- Task instructions: Retype the listing exactly. Leave out the images.

- Source data:
==========

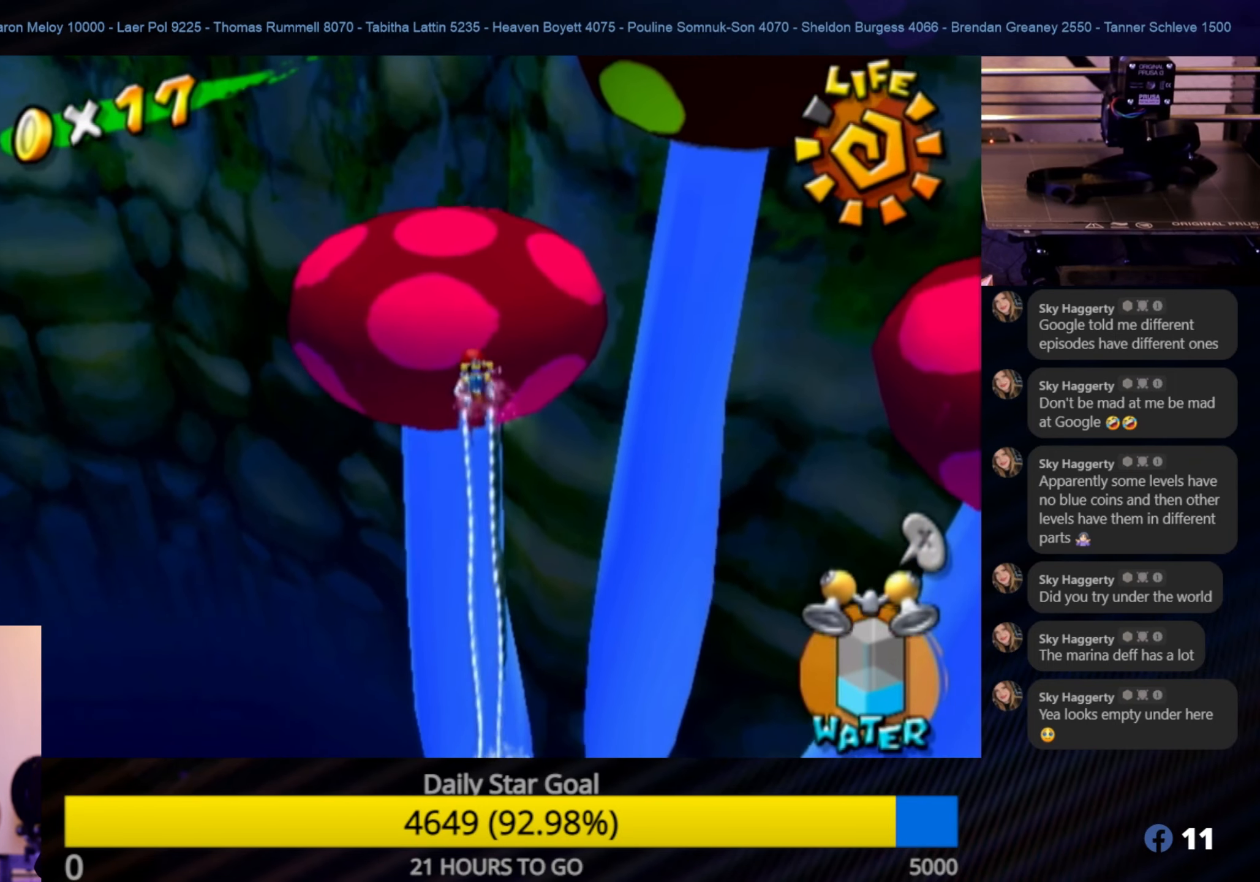
{"buttons": ["R1"], "left_stick": "up", "right_stick": "center", "events": []}
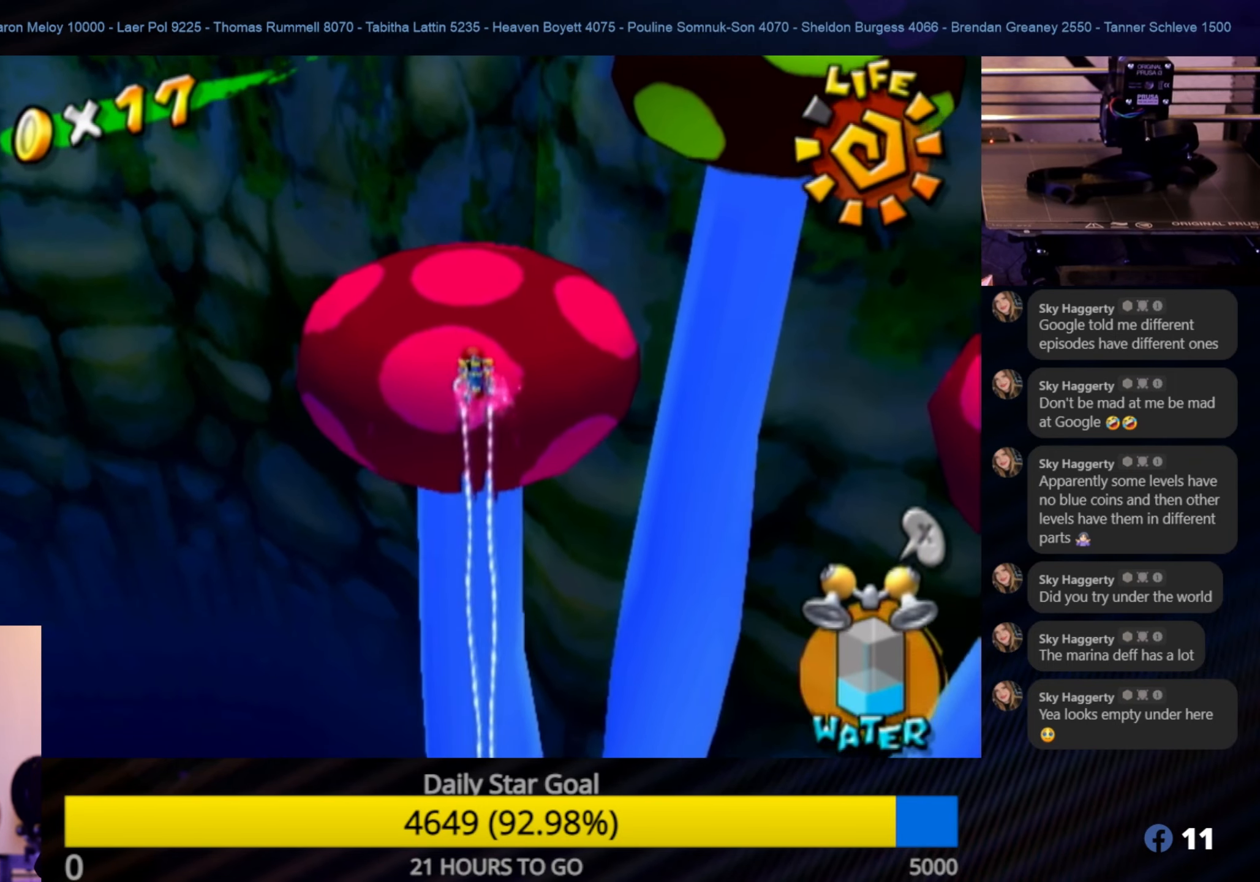
{"buttons": [], "left_stick": "up", "right_stick": "center", "events": [[417, "R1", "up"]]}
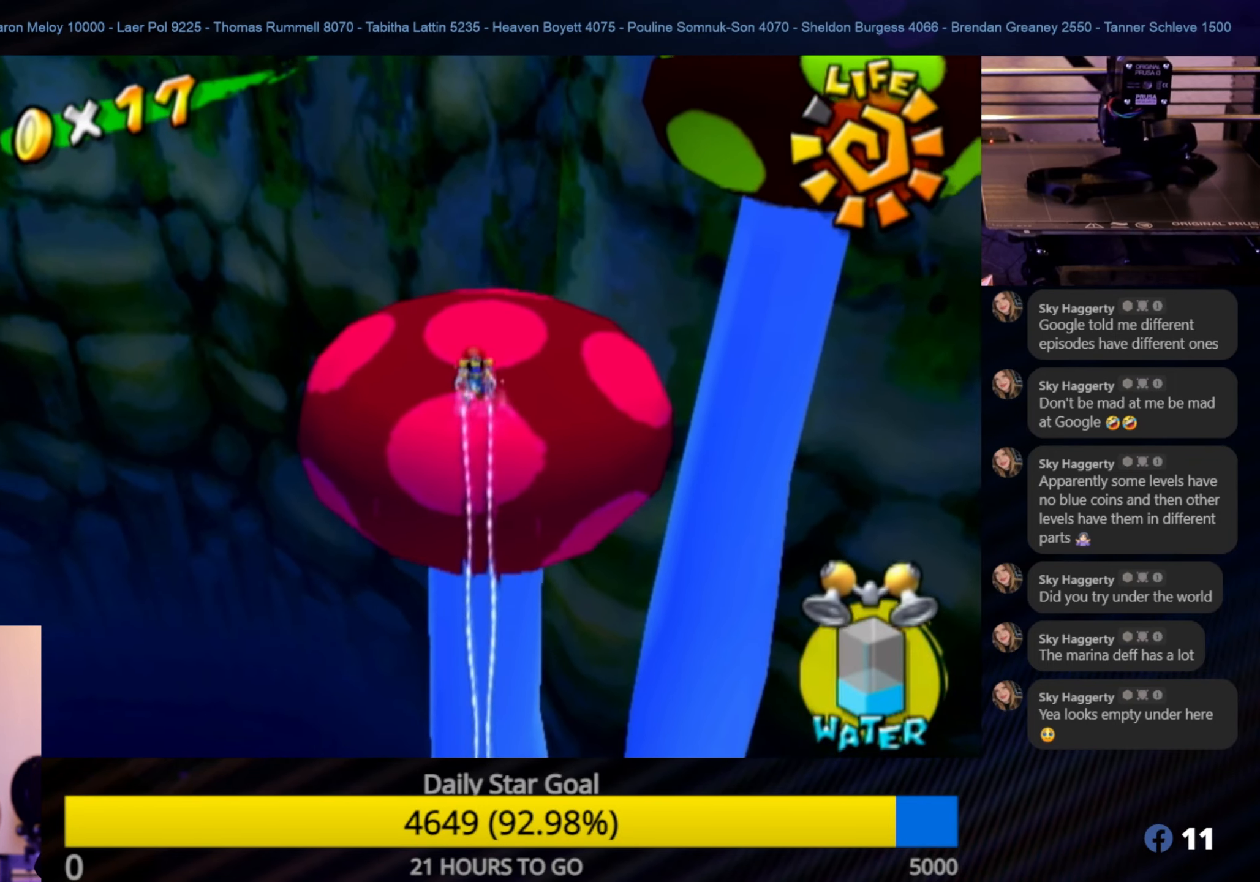
{"buttons": [], "left_stick": "center", "right_stick": "left", "events": [[34, "right_stick", "left"], [334, "left_stick", "center"]]}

==========

- Response area:
{"buttons": ["R1"], "left_stick": "up", "right_stick": "center", "events": []}
{"buttons": [], "left_stick": "up", "right_stick": "center", "events": [[417, "R1", "up"]]}
{"buttons": [], "left_stick": "center", "right_stick": "left", "events": [[34, "right_stick", "left"], [334, "left_stick", "center"]]}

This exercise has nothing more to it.